Il existe un processus rigoureux de récusation et nous nous y conformons. Pour l'instant, s'il existe des domaines où il pourrait même exister une possibilité de conflit — et pas forcément de conflit même, nous en faisons une étude très attentive afin d'éviter toute situation de ce genre.
Le sénateur Straton : Je comprends les règles concernant les cabinets et les fiducies sans droit de regard. Nous avons eu ce genre d'expérience avec le premier ministre. Cette question a été abordée par les médias à plusieurs reprises. Cependant, vous êtes dans un ministère qui s'occupe de questions assez délicates de développement des ressources humaines, et même s'il est vrai que le cabinet possède des règles rigoureuses, ce qui nous préoccupe, et ce qui devrait vraiment vous préoccuper, c'est qu'en travaillant au sein de ce ministère, vous vous occuperez d'initiatives prises par ce ministère qui sont assez sensibles, en ce qui concerne les filiales de Magna.
Mme Stronach : Le processus de récusation porte également sur les questions qui intéressent le ministère. Il ne se rapporte pas uniquement au cabinet. Il se rapporte à toutes les questions dont je m'occupe et à toutes les fonctions que j'exerce. Il existe un processus parallèle établi pour le ministère afin de s'assurer que je ne m'occupe d'aucune façon des questions qui pourraient s'y rattacher.
Je suis assujettie aux mêmes critères qui sont imposés au premier ministre, c'est-à-dire à une surveillance étroite.
Le sénateur Straton : C'est malheureux.
Ce qui me préoccupe, c'est que vous ferez toutes ces démarches, mais le simple fait que des questions soient soulevées influent sur la perception à votre égard; qu'elles soient fondées ou non, cela influe sur la perception à votre égard. Cela a des répercussions sur vous, sur votre rôle et sur votre ministère. On aurait pu croire que le premier ministre aurait envisagé de vous confier un autre portefeuille qui ne traitait pas de questions aussi sensibles concernant Magna. Avez-vous discuté de votre portefeuille avec le premier ministre, d'un portefeuille moins sensible à de telles questions?

**Travail à faire**
1) Dans l'échange sur la récusation, sur quoi le sénateur Straton dit-il que cela a des répercussions ? Énumérez-les toutes.
2) Dans l'échange sur la récusation, à quels critères Mme Stronach se dit-elle assujettie ?
3) Prolongez l'échange sur la récusation après la dernière question du sénateur Straton.

**Données fournies**

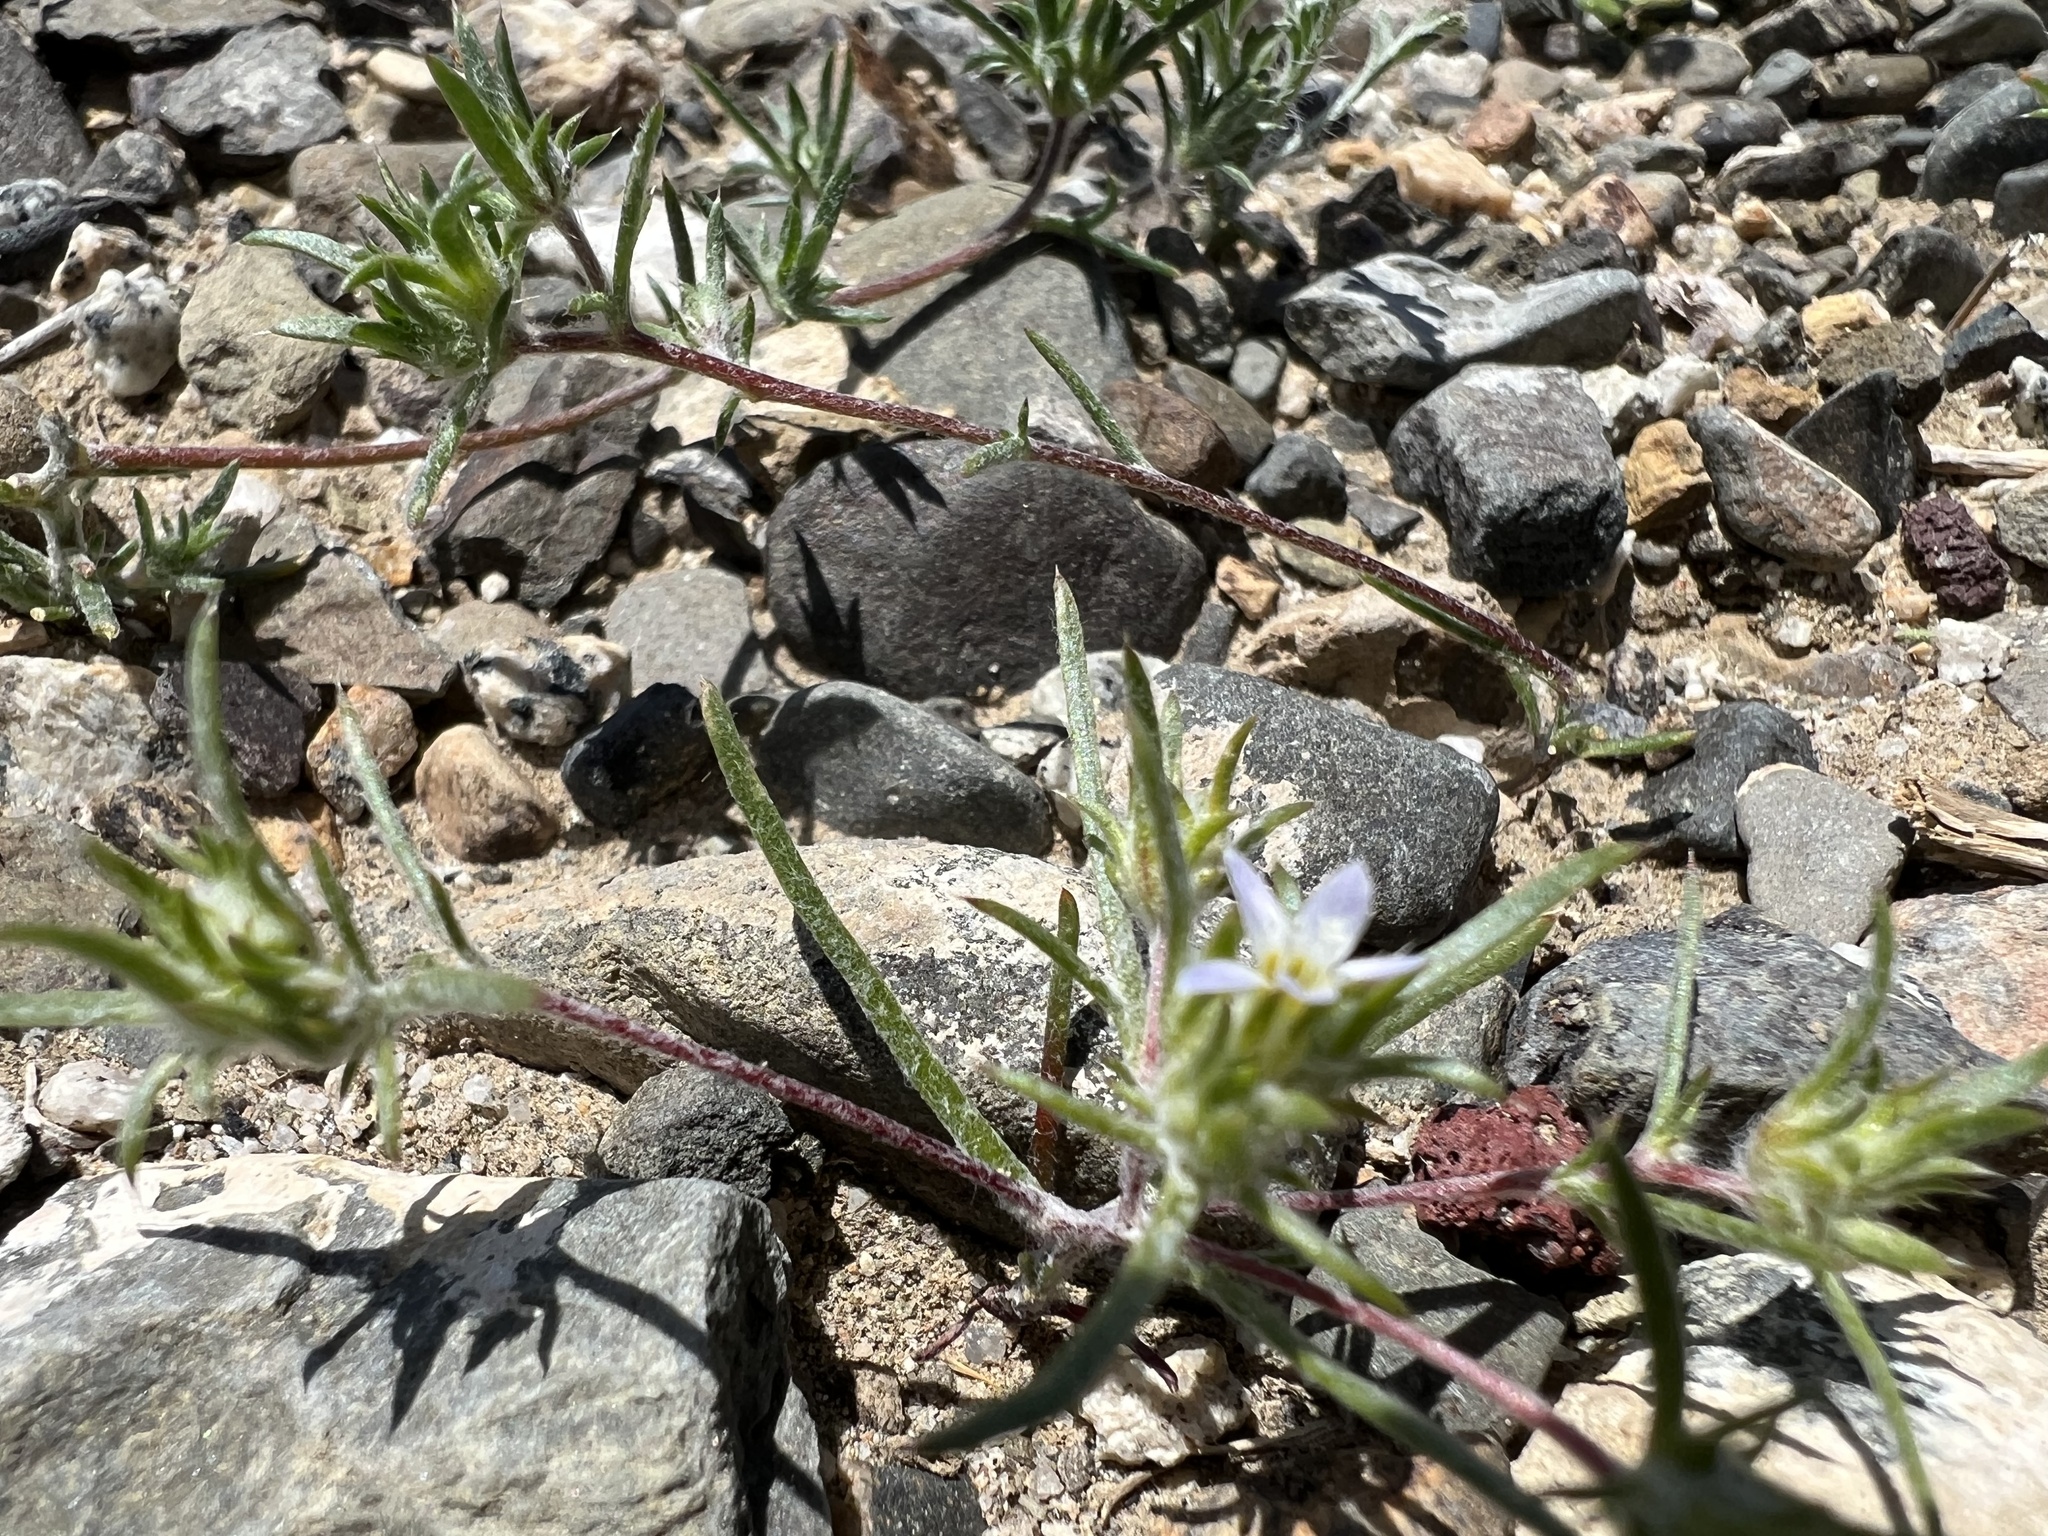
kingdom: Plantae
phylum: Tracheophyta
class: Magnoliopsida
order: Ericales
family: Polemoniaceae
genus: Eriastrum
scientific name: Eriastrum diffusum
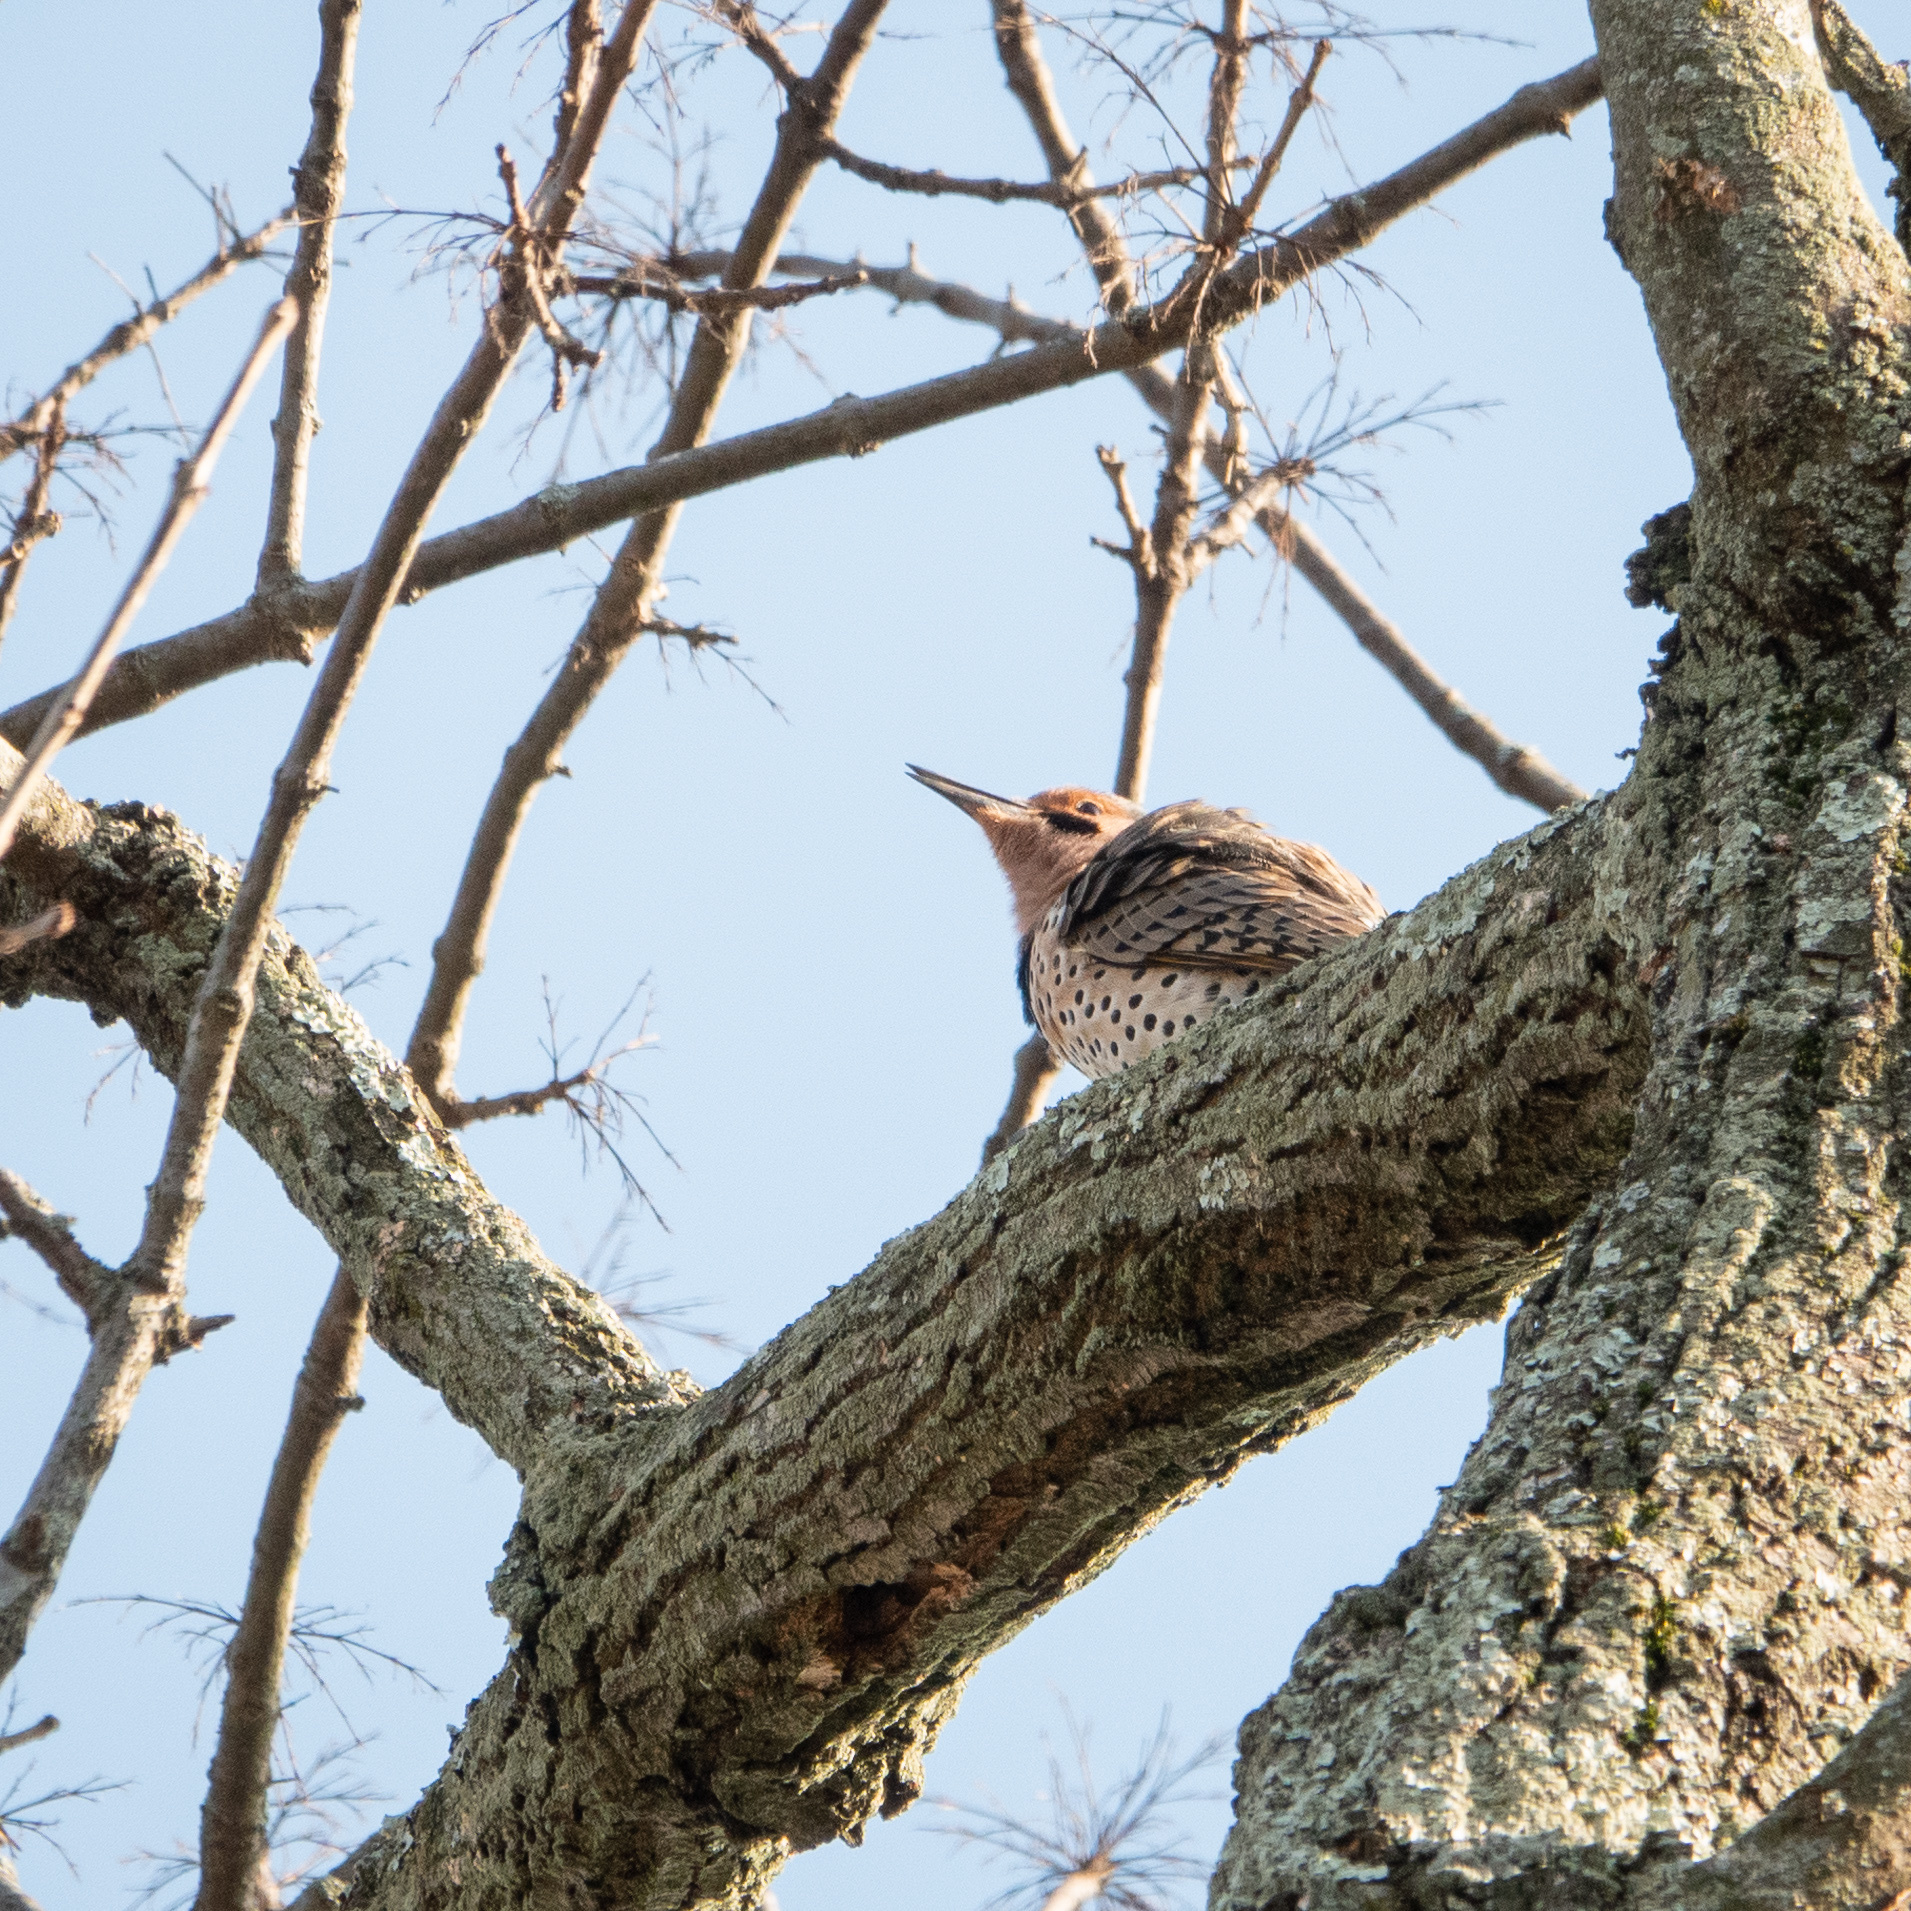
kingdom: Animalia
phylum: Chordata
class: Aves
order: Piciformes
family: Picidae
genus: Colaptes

**Corrigé des exercices**
1) Sur Mme Stronach elle-même, sur son rôle et sur son ministère.

2) Aux mêmes critères que ceux imposés au premier ministre, c'est-à-dire à une surveillance étroite.

3)
Mme Stronach : La perception est un problème qui me préoccupe moins, ce qui me préoccupe, c'est que nous agissions dans les règles et qu'il existe un processus rigoureux pour le faire. Comme je l'ai dit, je me ferai un plaisir de me conformer entièrement aux conseils que me donnera le commissaire à l'éthique. Il a pleinement accès à toute l'information et est en train de l'évaluer afin de formuler des recommandations. Nous devons attendre de prendre connaissance de ces recommandations. Le processus est en cours.
Le sénateur Stratton : Je comprends ce que vous dites. Je considère simplement que la perception n'est pas bonne. Je suis sûr que tout se fait dans les règles, mais je crois que la perception qui se rattache aux fonctions que vous exercez nuira à l'ensemble des politiciens.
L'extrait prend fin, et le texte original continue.